== PASSAGE PROVIDED ==
● ● ● ● ● ● ●
As illustrated in FIG. 2 , the processing system may use the DNN1 and the DNN2 that are independent from each other. For example, after the DNN2 is trained in a known manner, the DNN1 may be trained using learning data used in training of the DNN2.
Here, it is sufficient that the DNN1 solves the same problem as the DNN2 and is lighter than the DNN2. For example, in the case of the example of FIG. 3 , the DNN1 includes the first intermediate layer to the P-th (P<S) intermediate layer having fewer layers than the first intermediate layer to the S-th intermediate layer of the DNN2. As described above, the DNN1 and the DNN2 may be designed so that the DNN2 has deeper layers than the DNN1. In addition, darknetl9 (Hereinafter, it is referred to as YOLOv2.) that is a relatively lightweight and high-speed backend model of YOLOv2 may be selected as the DNN1, and darknet53 (Hereinafter, it is referred to as YOLOv3.) that is a relatively high-accuracy backend model of YOLOv3 may be selected as the DNN2. In a simple example, the DNN1 and the DNN2 may be configured to have different depths in the same NN. Any network may be used for each of the DNN1 and the DNN2. For example, CNN may be used.
In the present embodiment, a system is devised that determines a timing of relearning of the DNN1 and/or the DNN2 and automatically executes relearning of the DNN1 and the DNN2. Then, in the present embodiment, data for relearning is automatically selected and relearning is executed. As a result, according to the present embodiment, it is possible to appropriately execute relearning of models respectively disposed in the edge and the cloud, and maintain accuracy of the models while reducing a burden on an administrator regarding relearning processing for the models.
● ● ● ● ● ● ●
== WHAT TO WORK ON ==
(1) Decide whether each statement agrees with the passage on DNN1 and DNN2. Answer yes or no for each, and quote the words of the passage that settle it. (a) The DNN1 is lighter than the DNN2. (b) The DNN2 has to be a CNN. (c) The data for relearning is chosen by an administrator.
(2) Reproduce the lines of the records from the line containing "The Sun radiates" through the end of the records, both ends included.
The passage on DNN1 and DNN2 and the records that come next are unrelated to each other.

== Saved entries ==
● ● ● ● ● ● ●
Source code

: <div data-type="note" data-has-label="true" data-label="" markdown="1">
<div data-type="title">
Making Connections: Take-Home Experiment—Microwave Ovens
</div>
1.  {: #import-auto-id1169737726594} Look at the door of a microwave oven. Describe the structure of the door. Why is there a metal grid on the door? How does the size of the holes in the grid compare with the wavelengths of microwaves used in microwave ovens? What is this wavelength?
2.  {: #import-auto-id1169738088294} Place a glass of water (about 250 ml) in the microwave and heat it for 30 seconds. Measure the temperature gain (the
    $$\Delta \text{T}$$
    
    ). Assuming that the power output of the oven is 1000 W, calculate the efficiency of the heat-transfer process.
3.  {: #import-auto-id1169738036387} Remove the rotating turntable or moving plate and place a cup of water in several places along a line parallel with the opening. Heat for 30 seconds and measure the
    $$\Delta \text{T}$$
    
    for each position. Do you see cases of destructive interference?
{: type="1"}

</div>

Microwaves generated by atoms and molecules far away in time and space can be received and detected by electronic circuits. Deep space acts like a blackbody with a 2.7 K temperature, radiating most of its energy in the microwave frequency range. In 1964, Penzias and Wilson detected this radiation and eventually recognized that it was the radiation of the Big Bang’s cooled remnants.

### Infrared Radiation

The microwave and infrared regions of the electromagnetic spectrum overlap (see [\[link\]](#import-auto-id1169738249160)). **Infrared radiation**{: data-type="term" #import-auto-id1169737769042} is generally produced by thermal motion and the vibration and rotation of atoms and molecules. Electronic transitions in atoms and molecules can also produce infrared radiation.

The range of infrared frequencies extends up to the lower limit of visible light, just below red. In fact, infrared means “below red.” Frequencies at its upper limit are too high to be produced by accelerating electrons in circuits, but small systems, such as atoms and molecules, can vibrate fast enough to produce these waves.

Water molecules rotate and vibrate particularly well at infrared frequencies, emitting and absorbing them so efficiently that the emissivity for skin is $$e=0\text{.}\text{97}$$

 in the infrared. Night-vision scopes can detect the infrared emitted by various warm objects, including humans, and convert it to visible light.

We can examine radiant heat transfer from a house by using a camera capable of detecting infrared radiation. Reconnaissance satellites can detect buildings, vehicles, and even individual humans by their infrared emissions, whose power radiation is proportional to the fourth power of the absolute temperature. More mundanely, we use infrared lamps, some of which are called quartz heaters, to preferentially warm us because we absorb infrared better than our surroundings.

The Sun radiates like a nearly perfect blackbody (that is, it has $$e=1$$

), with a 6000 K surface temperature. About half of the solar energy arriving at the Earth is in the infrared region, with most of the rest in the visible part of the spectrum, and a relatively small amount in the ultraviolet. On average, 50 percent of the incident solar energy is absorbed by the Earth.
● ● ● ● ● ● ●
== YOUR WRITTEN ANSWERS ==
(1)
(a) Yes: "the DNN1 solves the same problem as the DNN2 and is lighter than the DNN2."
(b) No: "Any network may be used for each of the DNN1 and the DNN2. For example, CNN may be used."
(c) No: "data for relearning is automatically selected and relearning is executed."

(2)
The Sun radiates like a nearly perfect blackbody (that is, it has $$e=1$$

), with a 6000 K surface temperature. About half of the solar energy arriving at the Earth is in the infrared region, with most of the rest in the visible part of the spectrum, and a relatively small amount in the ultraviolet. On average, 50 percent of the incident solar energy is absorbed by the Earth.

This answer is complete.